Но дальше последовало непредсказуемое и непредвиденное: ему самому в присутствии посторонних лиц было сказано, что мисс Сомервилл желательно, чтобы он, близкий друг соблазнителя и мерзавца мистера Райса, больше не затруднял себя посещениями этого дома, и Эбигейл не желала слушать никаких оправданий. Более того, при этом присутствовали не только мистер Ренн, но и леди Блэквуд и мистер Дарлигтон! И эти сведения весьма скоро стали известны в свете. Этого Камэрон никак не ожидал. Он не только потерял девицу, в которую был влюблён, но и сильно подмочил свою репутацию в обществе, и поторопился, проклиная всё на свете, уехать в имение, рассчитывая, что в его отсутствие слухи постепенно стихнут.
Между тем, как-то вечером, спустя неделю после отъезда мистера Кейтона, тётка всё же, после долгих размышлений, задала племяннице искомый вопрос:
- Как я понимаю, моя девочка, твоё сердце слегка разбито? Мистер Кейтон не оценил твоих достоинств?
Мисс Эбигейл знала тётку, и не сочла нужным оспаривать её суждение, но и посвящать её в детали произошедшего тоже не хотела. Она вздохнула.
- Мистер Кейтон вернулся в Оксфорд.
- И тебя это огорчает?
- Мистер Кейтон и мой кузен приезжали на вакации. Почему меня должен огорчать их отъезд?
- Потому что мне показалось, что мистер Кейтон пользуется твоим расположением.
- Это неправда.
- Ты пытаешься обмануть меня, моя девочка?
- Нет, леди Джейн.

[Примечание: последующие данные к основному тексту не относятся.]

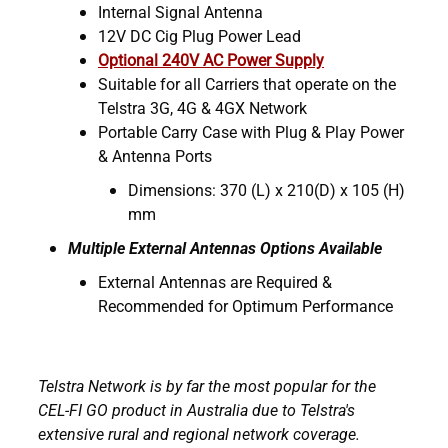
Internal Signal Antenna
12V DC Cig Plug Power Lead
Optional 240V AC Power Supply
Suitable for all Carriers that operate on the
Telstra 3G, 4G & 4GX Network
Portable Carry Case with Plug & Play Power
& Antenna Ports
Dimensions: 370 (L) x 210(D) x 105 (H)
mm
Multiple External Antennas Options Available
External Antennas are Required &
Recommended for Optimum Performance
Telstra Network is by far the most popular for the
CEL-FI GO product in Australia due to Telstra's
extensive rural and regional network coverage.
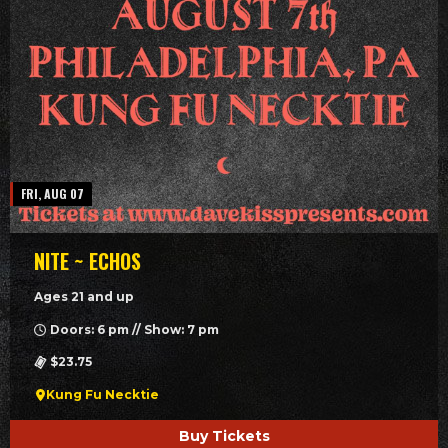
FRI, AUG 07
NITE ~ ECHOS
Ages 21 and up
Doors: 6 pm // Show: 7 pm
$23.75
Kung Fu Necktie
Buy Tickets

Мистер Кейтон... не воспользовался моим расположением.
- Ах, вот как? - Лицо леди Джейн помрачнело. - Но факт расположения ты не отрицаешь?
Мисс Эбигейл поняла, что должна объяснить свое отношение к мистеру Кейтону так, чтобы у тётки не осталось сомнений.

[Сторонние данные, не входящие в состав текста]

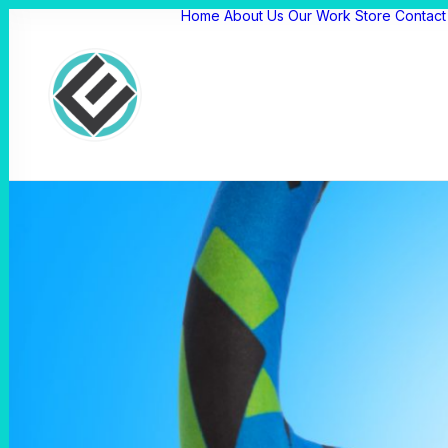
Home
About Us
Our Work
Store
Contact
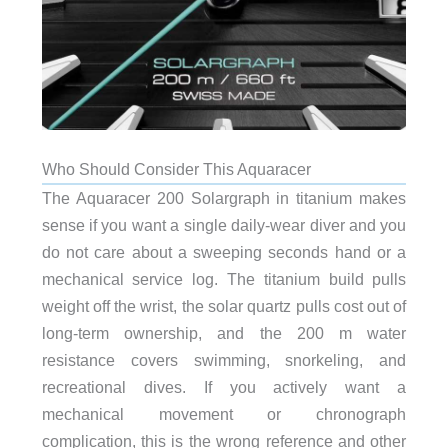
Who Should Consider This Aquaracer
The Aquaracer 200 Solargraph in titanium makes
sense if you want a single daily-wear diver and you
do not care about a sweeping seconds hand or a
mechanical service log. The titanium build pulls
weight off the wrist, the solar quartz pulls cost out of
long-term ownership, and the 200 m water
resistance covers swimming, snorkeling, and
recreational dives. If you actively want a
mechanical movement or chronograph
complication, this is the wrong reference and other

- Обстоятельства сложились таким образом, тётя, - неохотно пояснила она, - что этот факт, даже если допустить, что он имел место, сегодня не имеет ничего - ни места, ни значения... - Эбигейл казалось, что она абсолютно правдива. Понятие лжи связано с намеренной ложью, но можно солгать, будучи вполне уверенным в истинности сказанного, ведь главное препятствие познания истины есть не ложь, а подобие истины.
-Ты разочарована в нём?
- Я не говорила, что была очарована.
- Он пренебрёг тобой?
- Едва ли мистер Кейтон понимал, что может это сделать.

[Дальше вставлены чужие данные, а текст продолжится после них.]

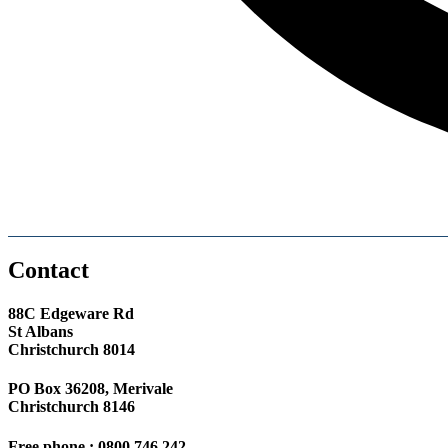
Contact
88C Edgeware Rd
St Albans
Christchurch 8014
PO Box 36208, Merivale
Christchurch 8146
Free phone : 0800 746 242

- Стало быть, вы не объяснялись, и он покинул Бат, даже не зная, что ты...
- Я не говорила, что была очарована, - повторила Эбигейл.
- Стало быть, он ни о чём не догадался?
Разговор становился мучительным для Эбигейл.
- Нет, тётя. Он знает. Но едва ли это что-то меняет.
Леди Джейн нахмурилась. Ей показалось, что она или ничего не поняла, или - поняла слишком много.
Глава 25.
"Где страсть, там нет места любви. Искорените прежде эти злые древа страстей -
и на месте их произрастет древо, дающее плод любви. Древо же это - Он, Бог-Любовь..."
... Да, он и в самом деле урод. Диагноз Ренна был правильным.
Кейтон чувствовал, что заболевает. Спустя месяц после отъезда из Бата в нём поселилась тихая саднящая боль и сонная пустота. Иногда они перемежались, иногда он словно забывал себя. Его сковывало странное отчаяние - знак согласия с навалившейся бедой, это был постоянно возвращающийся кошмар несбыточной надежды. Лишиться надежды ещё не значит отчаяться. Отчаяние не есть отрицание надежды. Отчаяние - не безнадежность, пустота...
Работал он до изнеможения, просто чтобы уйти от горестных сожалений. Но не получалось, они то и дело наплывали, Энселм совсем истерзал себя. Он уже не делал попыток заговорить с Ренном, что-то объяснить, ибо всё понял сам. Спокойно назвав себя выродком, столь же спокойно вынес себе приговор. Краденый поросёнок в ушах визжит. Guilty conscience needs no accuser ... Но тётка, умная бестия, предусмотрела возможность этих путей и пресекла их ему. Да он и сам понимал, что пуля исключалась.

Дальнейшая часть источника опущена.